[Saved entries]

*** Begin section ***

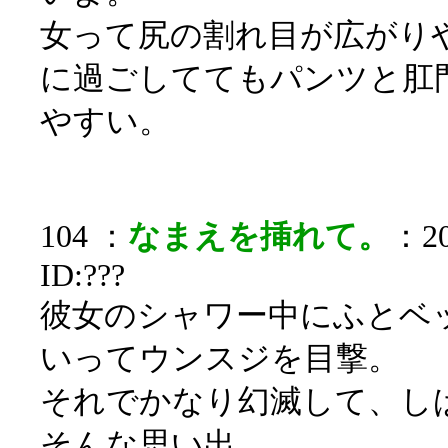
女って尻の割れ目が広がり
に過ごしててもパンツと肛
やすい。
104 ：
なまえを挿れて。
：20
ID:???
彼女のシャワー中にふとベ
いってウンスジを目撃。
それでかなり幻滅して、し
そんな思い出。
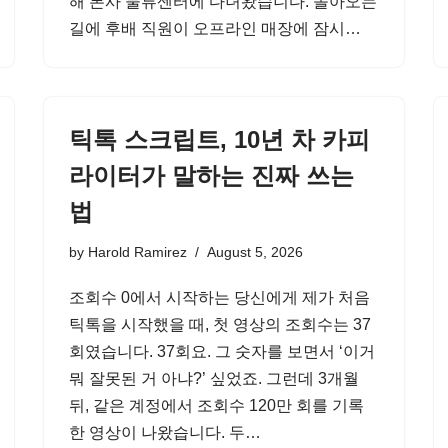
해 본사 물류센터에 다녀왔습니다. 돌아오는
길에 후배 직원이 오프라인 매장에 잠시…
틱톡 스크립트, 10년 차 카피
라이터가 말하는 진짜 쓰는
법
by
Harold Ramirez
August 5, 2026
조회수 0에서 시작하는 당신에게 제가 처음
틱톡을 시작했을 때, 첫 영상의 조회수는 37
회였습니다. 37회요. 그 숫자를 보면서 ‘이거
뭐 잘못된 거 아냐?’ 싶었죠. 그런데 3개월
뒤, 같은 계정에서 조회수 120만 회를 기록
한 영상이 나왔습니다. 두…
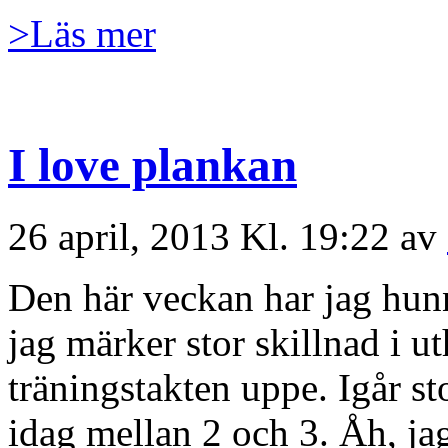
>Läs mer
I love plankan
26 april, 2013 Kl. 19:22 av
Den här veckan har jag hunn
jag märker stor skillnad i u
träningstakten uppe. Igår st
idag mellan 2 och 3. Åh, ja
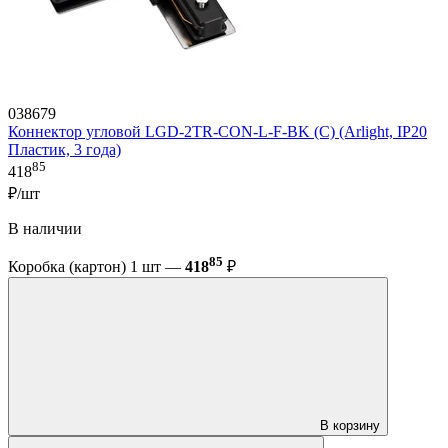
038679
Коннектор угловой LGD-2TR-CON-L-F-BK (C) (Arlight, IP20
Пластик, 3 года)
85
418
₽/шт
В наличии
85
Коробка (картон) 1 шт —
418
₽
В корзину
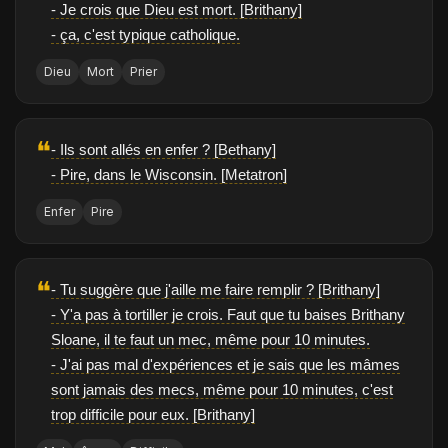
- Je crois que Dieu est mort. [Brithany]
- ça, c'est typique catholique.
Dieu
Mort
Prier
❝
- Ils sont allés en enfer ? [Bethany]
- Pire, dans le Wisconsin. [Metatron]
Enfer
Pire
❝
- Tu suggère que j'aille me faire remplir ? [Brithany]
- Y'a pas à tortiller je crois. Faut que tu baises Brithany
Sloane, il te faut un mec, même pour 10 minutes.
- J'ai pas mal d'expériences et je sais que les mâmes
sont jamais des mecs, même pour 10 minutes, c'est
trop difficile pour eux. [Brithany]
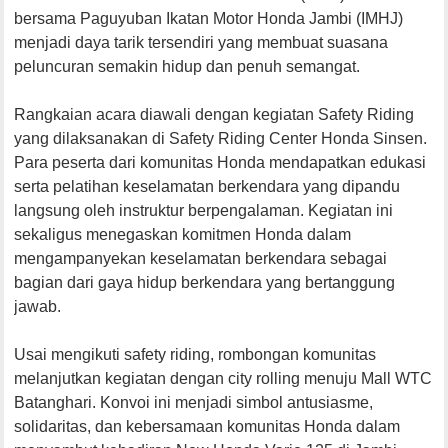
bersama Paguyuban Ikatan Motor Honda Jambi (IMHJ)
menjadi daya tarik tersendiri yang membuat suasana
peluncuran semakin hidup dan penuh semangat.
Rangkaian acara diawali dengan kegiatan Safety Riding
yang dilaksanakan di Safety Riding Center Honda Sinsen.
Para peserta dari komunitas Honda mendapatkan edukasi
serta pelatihan keselamatan berkendara yang dipandu
langsung oleh instruktur berpengalaman. Kegiatan ini
sekaligus menegaskan komitmen Honda dalam
mengampanyekan keselamatan berkendara sebagai
bagian dari gaya hidup berkendara yang bertanggung
jawab.
Usai mengikuti safety riding, rombongan komunitas
melanjutkan kegiatan dengan city rolling menuju Mall WTC
Batanghari. Konvoi ini menjadi simbol antusiasme,
solidaritas, dan kebersamaan komunitas Honda dalam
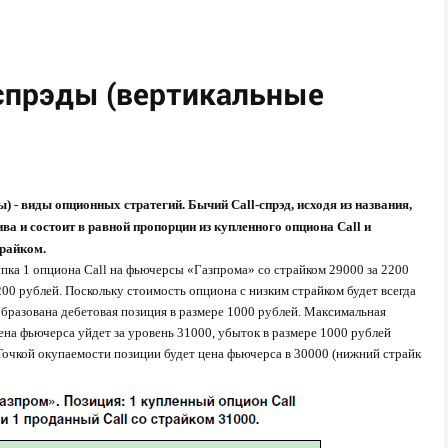
прэды (вертикальные
ы) -
виды опционных стратегий.
Бычий Call-спрэд, исходя из названия,
ва и состоит в равной пропорции из купленного опциона Call и
трайком.
пка 1 опциона Call на фьючерсы «Газпрома» со страйком 29000 за 2200
200 рублей.
Поскольку стоимость опциона с низким страйком будет всегда
 образована дебетовая позиция в размере 1000 рублей. Максимальная
цена фьючерса уйдет за уровень 31000, убыток в размере 1000 рублей
Точкой окупаемости позиции будет цена фьючерса в 30000 (нижний страйк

*** End section ***

-- Your instructions --
Rename "komunitas" to "kelompok" in the stretch from the start of the listing through the line containing "solidaritas, dan kebersamaan". Return that stretch otherwise unchanged, without the pictures.

-- Answer section --
女って尻の割れ目が広がり
に過ごしててもパンツと肛
やすい。
104 ：
なまえを挿れて。
：20
ID:???
彼女のシャワー中にふとベ
いってウンスジを目撃。
それでかなり幻滅して、し
そんな思い出。
해 본사 물류센터에 다녀왔습니다. 돌아오는
길에 후배 직원이 오프라인 매장에 잠시…
틱톡 스크립트, 10년 차 카피
라이터가 말하는 진짜 쓰는
법
by
Harold Ramirez
August 5, 2026
조회수 0에서 시작하는 당신에게 제가 처음
틱톡을 시작했을 때, 첫 영상의 조회수는 37
회였습니다. 37회요. 그 숫자를 보면서 ‘이거
뭐 잘못된 거 아냐?’ 싶었죠. 그런데 3개월
뒤, 같은 계정에서 조회수 120만 회를 기록
한 영상이 나왔습니다. 두…
>Läs mer
I love plankan
26 april, 2013 Kl. 19:22 av
Den här veckan har jag hunn
jag märker stor skillnad i u
träningstakten uppe. Igår st
idag mellan 2 och 3. Åh, ja
038679
Коннектор угловой LGD-2TR-CON-L-F-BK (C) (Arlight, IP20
Пластик, 3 года)
85
418
₽/шт
В наличии
85
Коробка (картон) 1 шт —
418
₽
В корзину
- Je crois que Dieu est mort. [Brithany]
- ça, c'est typique catholique.
Dieu
Mort
Prier
❝
- Ils sont allés en enfer ? [Bethany]
- Pire, dans le Wisconsin. [Metatron]
Enfer
Pire
❝
- Tu suggère que j'aille me faire remplir ? [Brithany]
- Y'a pas à tortiller je crois. Faut que tu baises Brithany
Sloane, il te faut un mec, même pour 10 minutes.
- J'ai pas mal d'expériences et je sais que les mâmes
sont jamais des mecs, même pour 10 minutes, c'est
trop difficile pour eux. [Brithany]
bersama Paguyuban Ikatan Motor Honda Jambi (IMHJ)
menjadi daya tarik tersendiri yang membuat suasana
peluncuran semakin hidup dan penuh semangat.
Rangkaian acara diawali dengan kegiatan Safety Riding
yang dilaksanakan di Safety Riding Center Honda Sinsen.
Para peserta dari kelompok Honda mendapatkan edukasi
serta pelatihan keselamatan berkendara yang dipandu
langsung oleh instruktur berpengalaman. Kegiatan ini
sekaligus menegaskan komitmen Honda dalam
mengampanyekan keselamatan berkendara sebagai
bagian dari gaya hidup berkendara yang bertanggung
jawab.
Usai mengikuti safety riding, rombongan kelompok
melanjutkan kegiatan dengan city rolling menuju Mall WTC
Batanghari. Konvoi ini menjadi simbol antusiasme,
solidaritas, dan kebersamaan kelompok Honda dalam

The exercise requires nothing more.